__Collected data__:
# # #

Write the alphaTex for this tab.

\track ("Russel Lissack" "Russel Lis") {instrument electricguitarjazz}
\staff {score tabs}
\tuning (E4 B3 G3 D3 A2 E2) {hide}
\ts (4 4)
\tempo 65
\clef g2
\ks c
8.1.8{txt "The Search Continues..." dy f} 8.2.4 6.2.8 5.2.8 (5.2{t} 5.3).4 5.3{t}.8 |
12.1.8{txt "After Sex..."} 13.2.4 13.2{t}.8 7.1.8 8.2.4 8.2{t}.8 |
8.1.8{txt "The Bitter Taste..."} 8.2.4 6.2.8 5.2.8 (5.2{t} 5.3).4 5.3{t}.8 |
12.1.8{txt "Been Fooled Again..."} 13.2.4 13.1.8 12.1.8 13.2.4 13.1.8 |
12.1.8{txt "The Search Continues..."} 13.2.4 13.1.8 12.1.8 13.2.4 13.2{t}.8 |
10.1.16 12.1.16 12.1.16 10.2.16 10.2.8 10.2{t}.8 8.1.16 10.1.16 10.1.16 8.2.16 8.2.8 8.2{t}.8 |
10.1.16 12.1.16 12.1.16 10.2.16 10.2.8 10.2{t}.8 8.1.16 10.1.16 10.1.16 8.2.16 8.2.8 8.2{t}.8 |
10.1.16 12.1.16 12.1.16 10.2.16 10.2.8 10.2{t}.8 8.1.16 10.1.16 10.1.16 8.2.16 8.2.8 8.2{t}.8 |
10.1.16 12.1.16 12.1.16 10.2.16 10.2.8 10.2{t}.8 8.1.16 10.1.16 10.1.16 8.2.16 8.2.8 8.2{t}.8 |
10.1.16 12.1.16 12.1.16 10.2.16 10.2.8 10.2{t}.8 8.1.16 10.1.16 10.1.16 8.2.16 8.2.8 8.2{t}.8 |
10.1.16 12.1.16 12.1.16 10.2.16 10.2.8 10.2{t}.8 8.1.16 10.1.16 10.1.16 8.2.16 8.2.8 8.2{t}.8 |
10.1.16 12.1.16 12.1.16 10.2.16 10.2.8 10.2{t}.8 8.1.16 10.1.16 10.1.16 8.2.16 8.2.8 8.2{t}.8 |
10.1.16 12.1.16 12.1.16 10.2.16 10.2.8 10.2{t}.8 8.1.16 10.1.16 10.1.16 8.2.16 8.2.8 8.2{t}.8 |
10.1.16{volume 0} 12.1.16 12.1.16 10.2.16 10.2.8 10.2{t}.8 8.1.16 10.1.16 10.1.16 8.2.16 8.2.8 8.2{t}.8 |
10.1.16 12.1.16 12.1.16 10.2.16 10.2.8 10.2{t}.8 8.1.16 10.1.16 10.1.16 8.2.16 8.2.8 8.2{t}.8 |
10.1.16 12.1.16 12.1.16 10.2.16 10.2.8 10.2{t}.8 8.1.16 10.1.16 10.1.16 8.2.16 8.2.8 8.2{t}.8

# # #

__WHAT IS BEING ASKED__:
Reproduce every row above character for character, with no changes.

__SOLUTION__:
Write the alphaTex for this tab.

\track ("Russel Lissack" "Russel Lis") {instrument electricguitarjazz}
\staff {score tabs}
\tuning (E4 B3 G3 D3 A2 E2) {hide}
\ts (4 4)
\tempo 65
\clef g2
\ks c
8.1.8{txt "The Search Continues..." dy f} 8.2.4 6.2.8 5.2.8 (5.2{t} 5.3).4 5.3{t}.8 |
12.1.8{txt "After Sex..."} 13.2.4 13.2{t}.8 7.1.8 8.2.4 8.2{t}.8 |
8.1.8{txt "The Bitter Taste..."} 8.2.4 6.2.8 5.2.8 (5.2{t} 5.3).4 5.3{t}.8 |
12.1.8{txt "Been Fooled Again..."} 13.2.4 13.1.8 12.1.8 13.2.4 13.1.8 |
12.1.8{txt "The Search Continues..."} 13.2.4 13.1.8 12.1.8 13.2.4 13.2{t}.8 |
10.1.16 12.1.16 12.1.16 10.2.16 10.2.8 10.2{t}.8 8.1.16 10.1.16 10.1.16 8.2.16 8.2.8 8.2{t}.8 |
10.1.16 12.1.16 12.1.16 10.2.16 10.2.8 10.2{t}.8 8.1.16 10.1.16 10.1.16 8.2.16 8.2.8 8.2{t}.8 |
10.1.16 12.1.16 12.1.16 10.2.16 10.2.8 10.2{t}.8 8.1.16 10.1.16 10.1.16 8.2.16 8.2.8 8.2{t}.8 |
10.1.16 12.1.16 12.1.16 10.2.16 10.2.8 10.2{t}.8 8.1.16 10.1.16 10.1.16 8.2.16 8.2.8 8.2{t}.8 |
10.1.16 12.1.16 12.1.16 10.2.16 10.2.8 10.2{t}.8 8.1.16 10.1.16 10.1.16 8.2.16 8.2.8 8.2{t}.8 |
10.1.16 12.1.16 12.1.16 10.2.16 10.2.8 10.2{t}.8 8.1.16 10.1.16 10.1.16 8.2.16 8.2.8 8.2{t}.8 |
10.1.16 12.1.16 12.1.16 10.2.16 10.2.8 10.2{t}.8 8.1.16 10.1.16 10.1.16 8.2.16 8.2.8 8.2{t}.8 |
10.1.16 12.1.16 12.1.16 10.2.16 10.2.8 10.2{t}.8 8.1.16 10.1.16 10.1.16 8.2.16 8.2.8 8.2{t}.8 |
10.1.16{volume 0} 12.1.16 12.1.16 10.2.16 10.2.8 10.2{t}.8 8.1.16 10.1.16 10.1.16 8.2.16 8.2.8 8.2{t}.8 |
10.1.16 12.1.16 12.1.16 10.2.16 10.2.8 10.2{t}.8 8.1.16 10.1.16 10.1.16 8.2.16 8.2.8 8.2{t}.8 |
10.1.16 12.1.16 12.1.16 10.2.16 10.2.8 10.2{t}.8 8.1.16 10.1.16 10.1.16 8.2.16 8.2.8 8.2{t}.8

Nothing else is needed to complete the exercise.